For non-African languages, a macron indicates length and is indicated :.

? indicates the glottal stop (but if my sources spell it as an apostrophe or q, I follow them)
bold indicates a character which was dotted in the original source-- usually an emphatic or retroflex consonant
italic indicates open e and o and lax i and u, or a character that was italicized in the original source

Superscript numbers indicate a numbered toneme (e.g. 1 = first tone)
Appended numbers give tonal contours directly (e.g. 35 = high rising)

I use standard orthographies, where there is one, rather than phonetic transcriptions. This makes comparison a bit more difficult; but I prefer it, for two reasons. First, it reduces errors; even if I can correctly interpret a source's phonetic description, there can be orthographic irregularities that make a straight transcription ludicrous. Secondly, an orthography is generally closer to a phonemic representation, which is arguably what people have in their heads. 

Numbers about Numbers

Languages with more than a million native speakers are named in boldface.

Number of speakers is one of the least interesting attributes of a language; but there are so many languages here that some highlighting of the most common ones seems necessary. I used the high end of David Crystal's estimates.

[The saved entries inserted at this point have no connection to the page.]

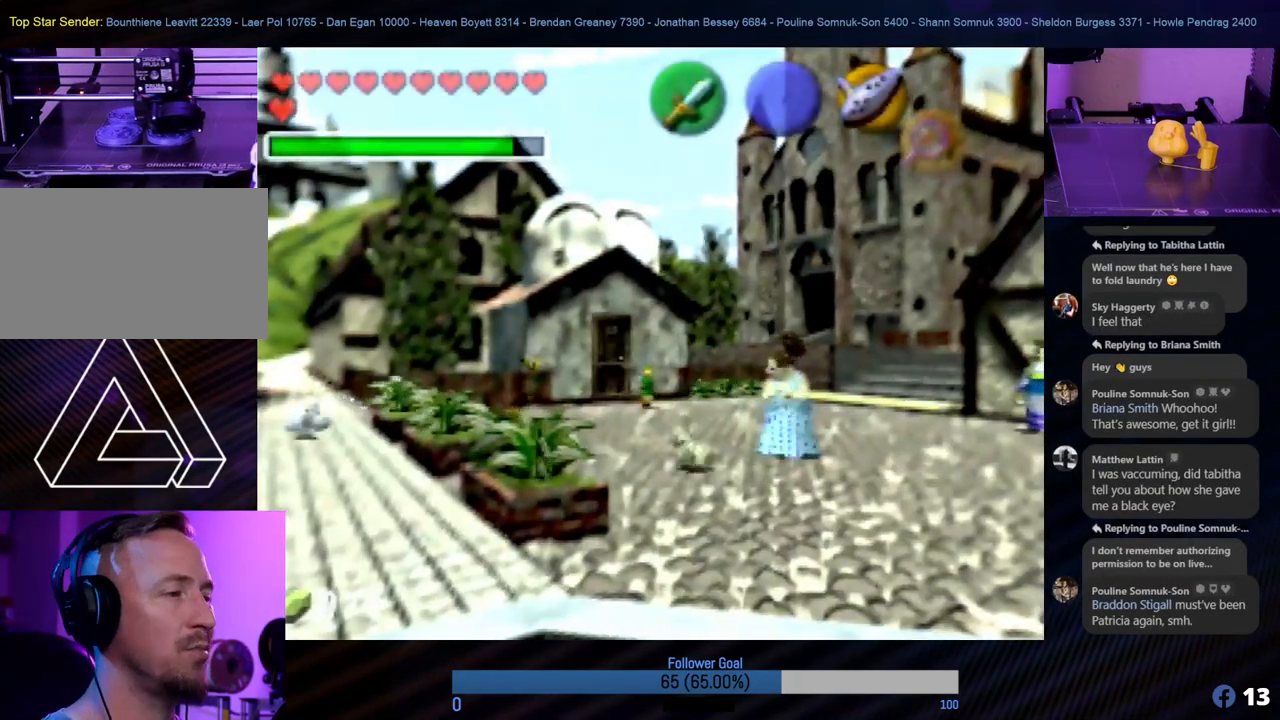
{"buttons": [], "left_stick": "right", "events": [[321, "left_stick", "right"]]}
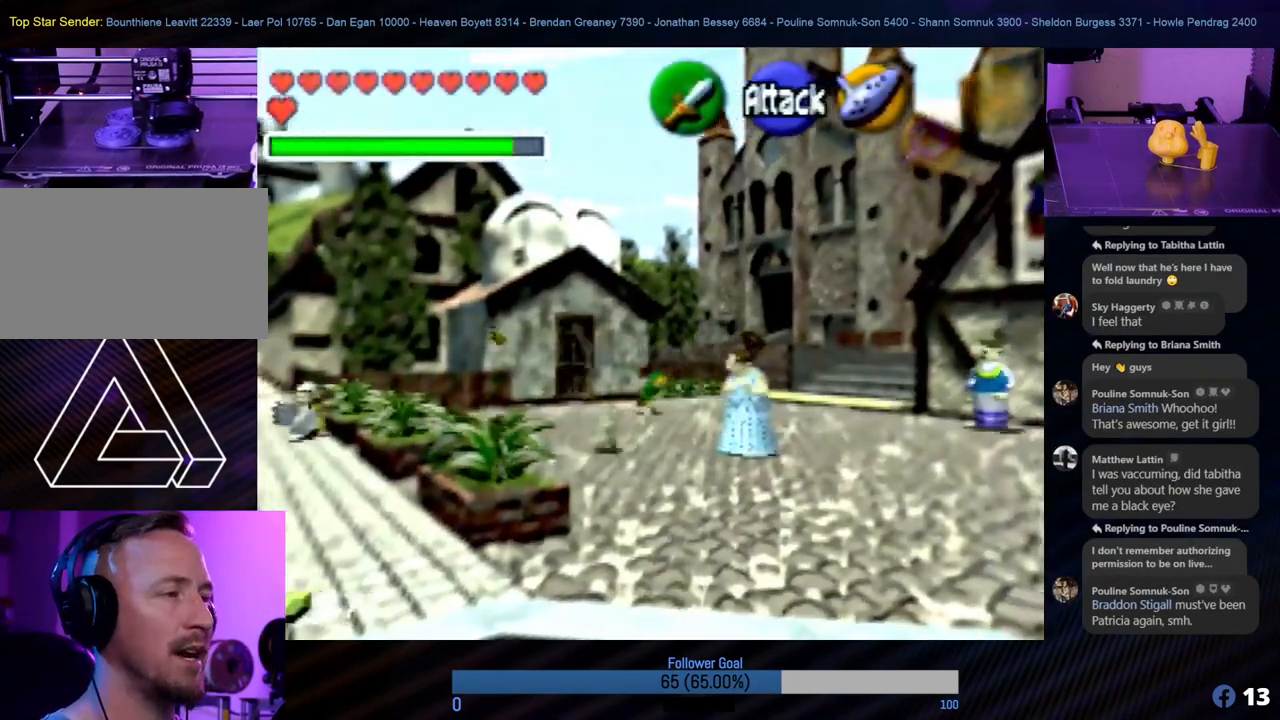
{"buttons": [], "left_stick": "right", "events": []}
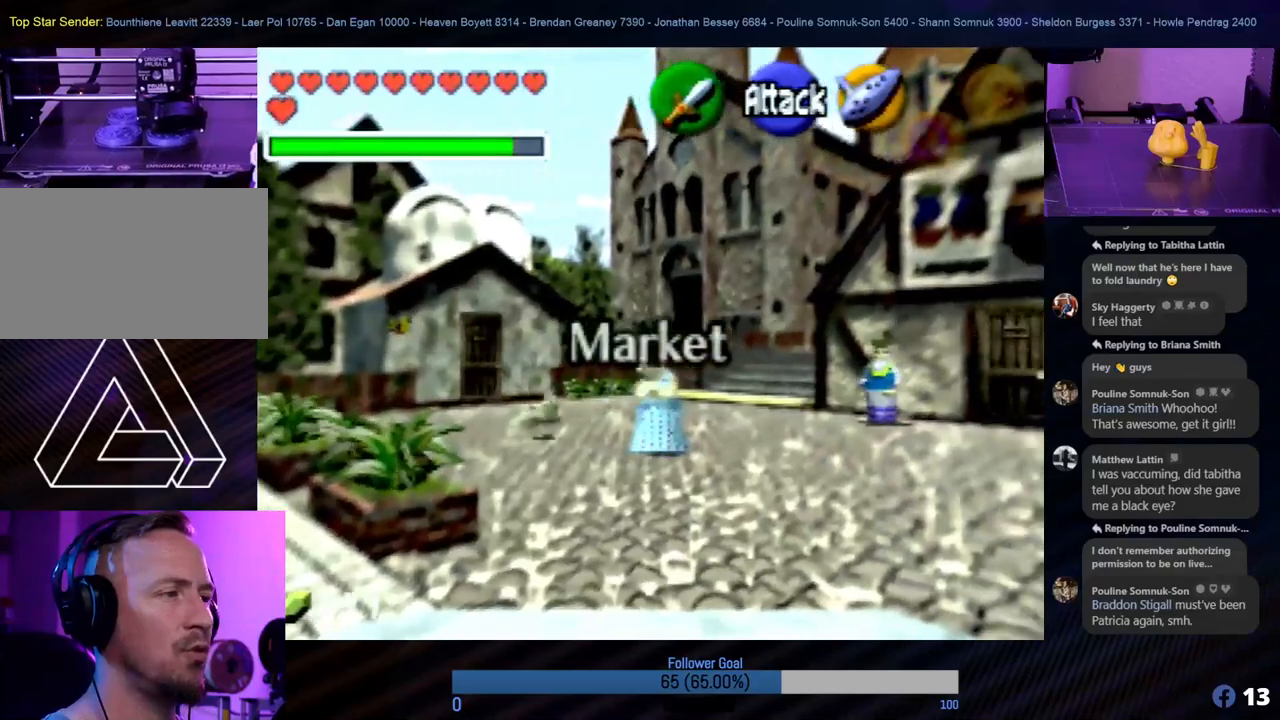
{"buttons": [], "left_stick": "down", "events": [[169, "left_stick", "down"]]}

How many languages aren't here? Well, there's almost 5000 living languages listed in Ruhlen's volume; I have numbers for about 83% of them, so there's at least a thousand more. (If the math doesn't seem to work out, note that I have plenty of dialects and conlangs not included in Ruhlen's list.) There are about 200 languages with more than a million speakers, all of which are in the list.

Am I going to do higher numbers? Or zero? Probably not, unless I do it for a subset of languages only. Many of the sources don't even have numbers above ten.

How was this done?

People sometimes ask me how I accumulated all these numbers, or how to do this sort of research.

The answer is simple: libraries. I have access to a few good university libraries, and when I can I visit others. You look in grammars, dictionaries, and books or journal articles surveying entire families.

And, if possible, find others who've been bitten by the same bug!